Gold helped settle Alaska

Prospectors worked hard to find golden riches in Alaska during the gold-rush era.
Prospectors worked hard to find golden riches in Alaska during the gold-rush era.

Gold fever began rather tepidly in Alaska. Although Russian fur traders were aware of gold deposits found in Russian America in the mid-1700-1800s, they weren’t anxious to have gold-seeking outsiders combing their new land. So they said little about the discoveries of the bright gold metal.

English missionary Robert McDonald, who researchers say found gold in the Circle area round 1863, also did not bring light to his discovery. He was more interested in souls than gold.

Once the Americans took possession of the Great Land in 1867, however, interest in gold began to rise. Especially when a few men found promising prospects on the Stikine River in Southeast.

The first known discovery of gold by a white man came in 1861 when Hudson Bay Company employee Buck Choquette found gold on the Stikine, on what is now called Buck’s Bar. His find attracted a few men into the region through the Stikine waterway near Redoubt St. Dionysus – or Wrangell, one of the oldest non-Native communities in Alaska. It has been governed by four nations: Tlingit, Russian, British and American.

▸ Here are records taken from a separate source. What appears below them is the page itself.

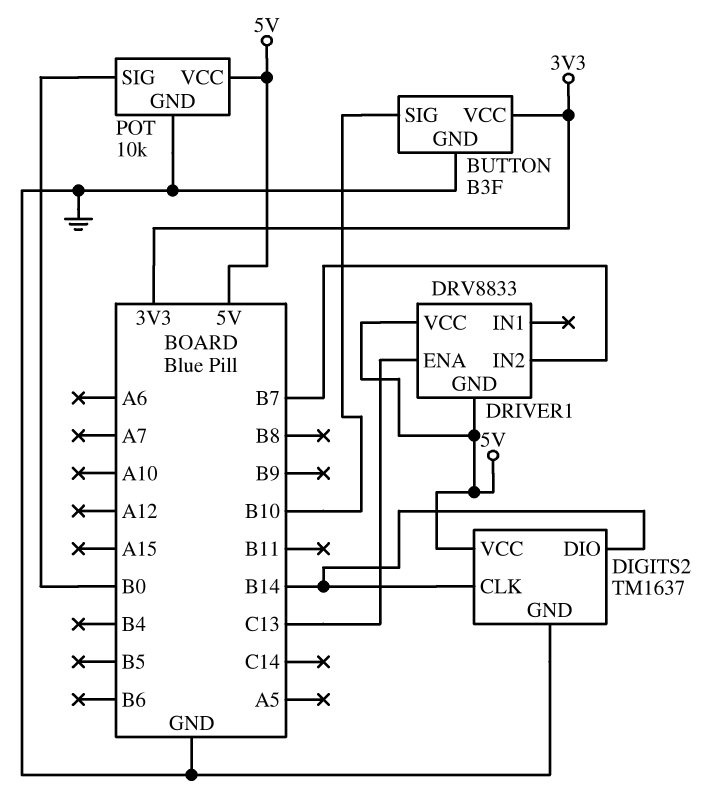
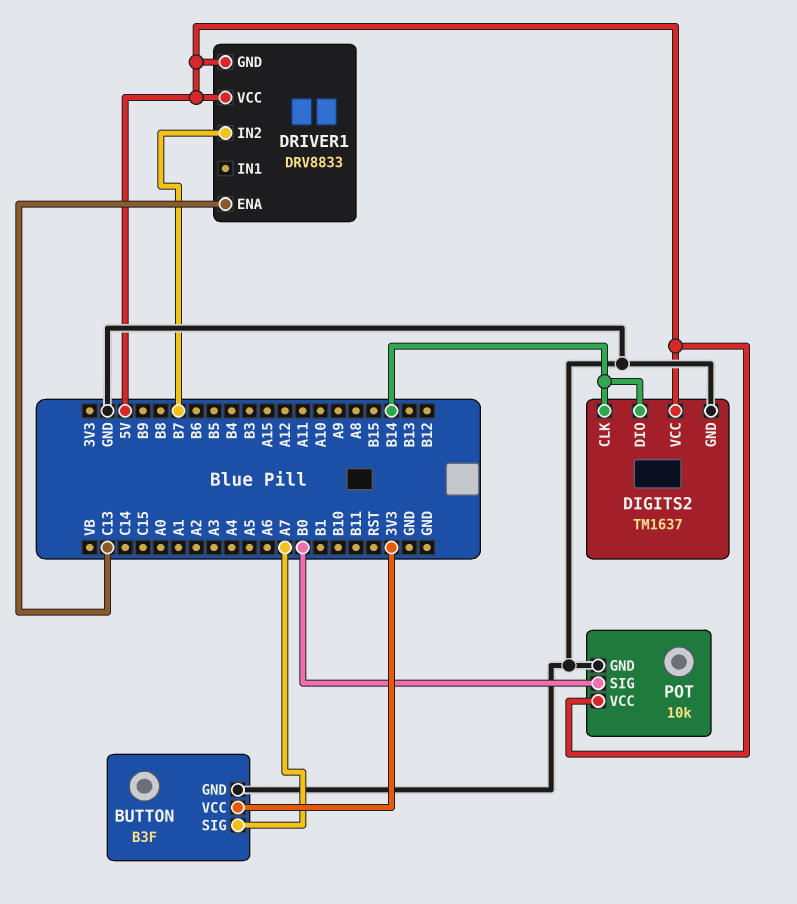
BUTTON pin SIG: B10 -> A7

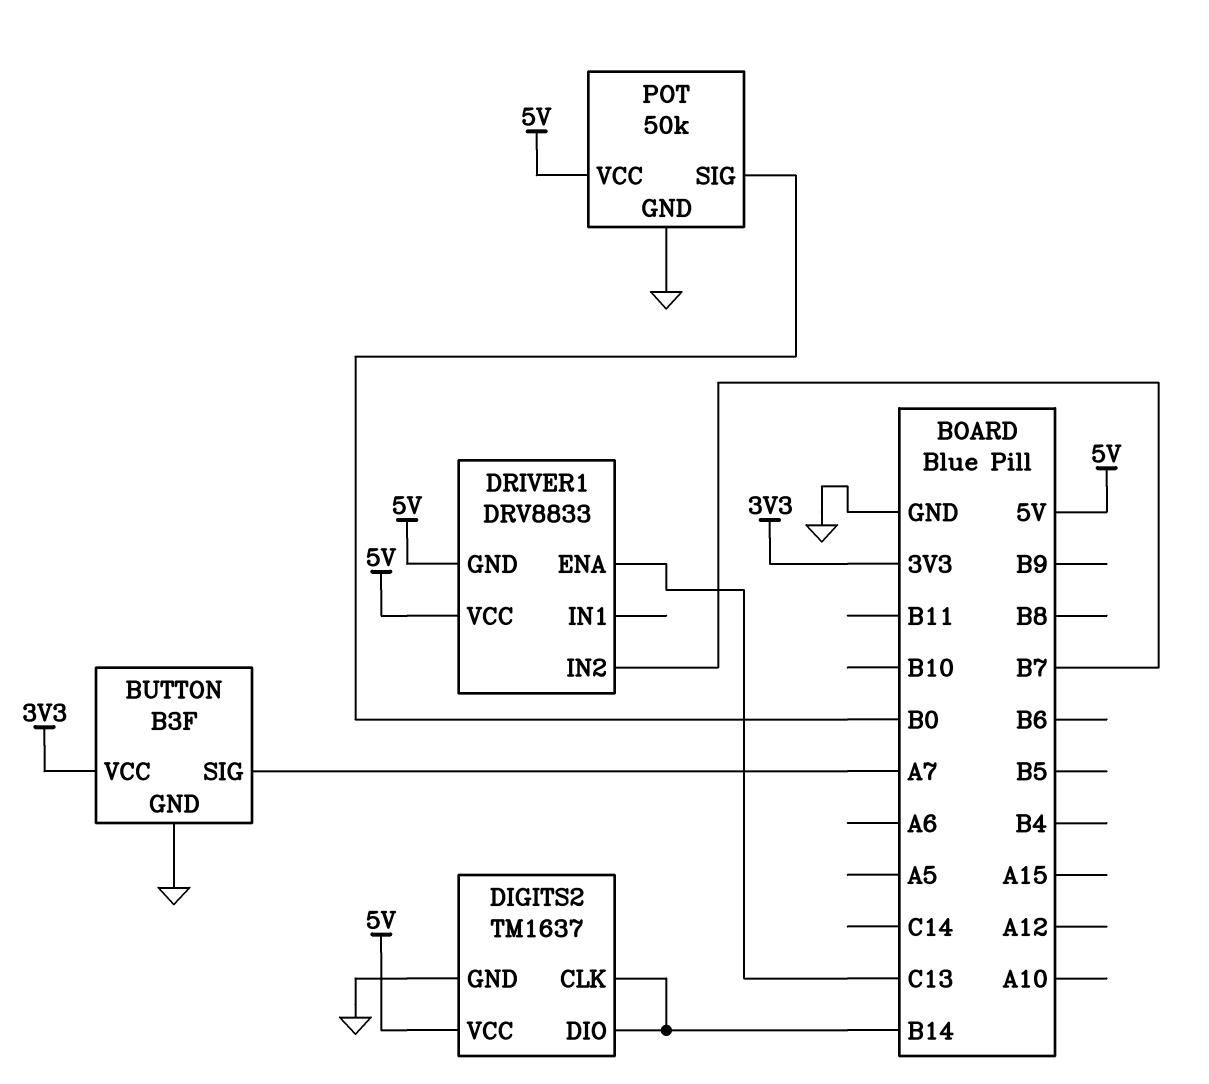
POT: 10k -> 50k

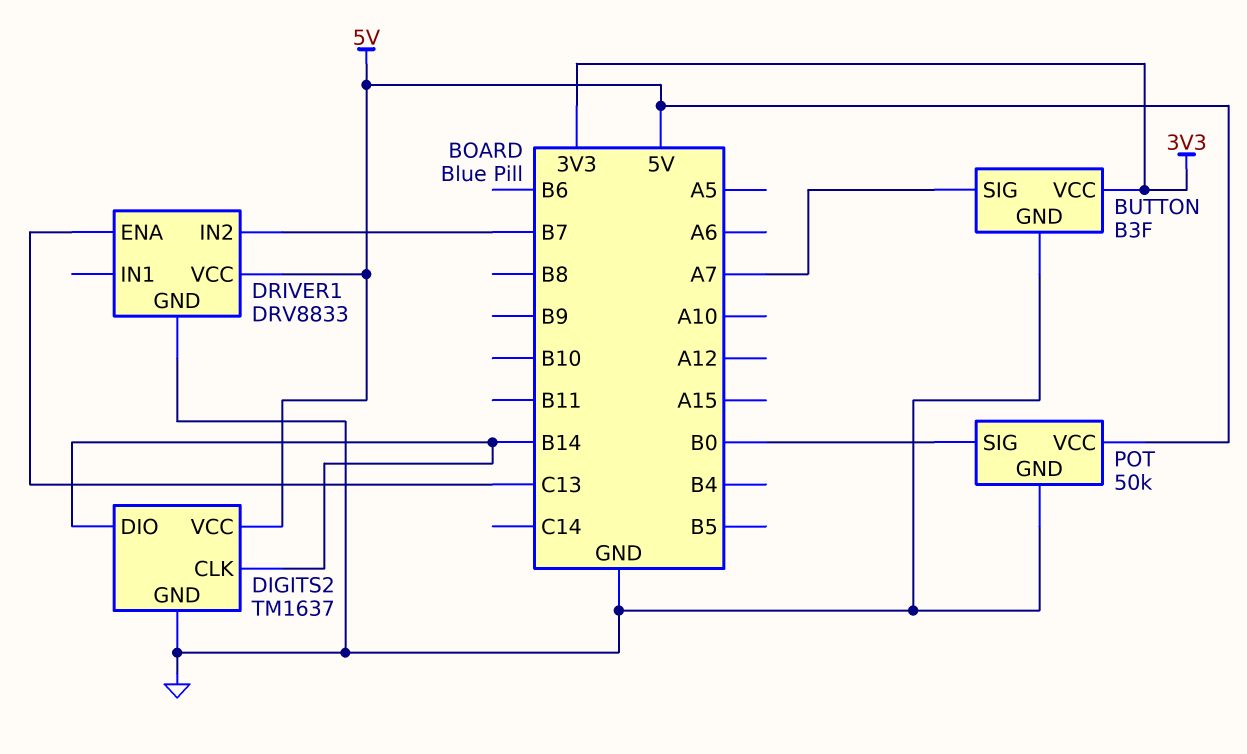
DRIVER1 pin GND: 5V -> GND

When Henry Thibert and Angus McCulloch found gold in the Cassiar District of Canada in 1871, a huge stampede headed north via the Laird and Cassiar routes.

Over the next several years, prospectors found small deposits in Southeast and several near Sitka, Alaska’s capital at the time. The lodes near Sitka drew interested mining parties north, and in the late 1870s, a German assayer George Pilz encouraged Richard Harris and Joe Juneau to prospect more of the mainland.

In August and September of 1880, the men made a discovery that led to the development of the Harris Mining District. They named the gold-mining settlement Harrisburg. The named changed to Rockwell in 1881, and it was changed again soon thereafter to Juneau.

Within a short time, many mines became active in Juneau and Douglas, an island across from what now is the capital of Alaska. The world-famous Alaska-Juneau mine became the largest low-grade ore gold mine in the world.

The rich strikes in the Juneau area drew many more prospectors into the coastal regions of Southeast Alaska. Many became miners for a few months in Juneau to grubstake themselves so they could seek their own pots of gold. Some found prospecting to be a miserable disease. Others saw it as a way to become self-sufficient. But for Alaska, their mining activities helped the economic development of Alaska as an American possession through exploration and settlement.

Many prospectors moved on to the Klondike in 1898 and then into Alaska’s Interior during the early 1900s. Their histories show some worked a winter or two in the Juneau area in order to finance their journeys into the Yukon and Tanana watersheds. Reseachers who followed the rush for gold into the north can trace some names from the Juneau district to the Fortymile, Circle, Nome and Fairbanks districts.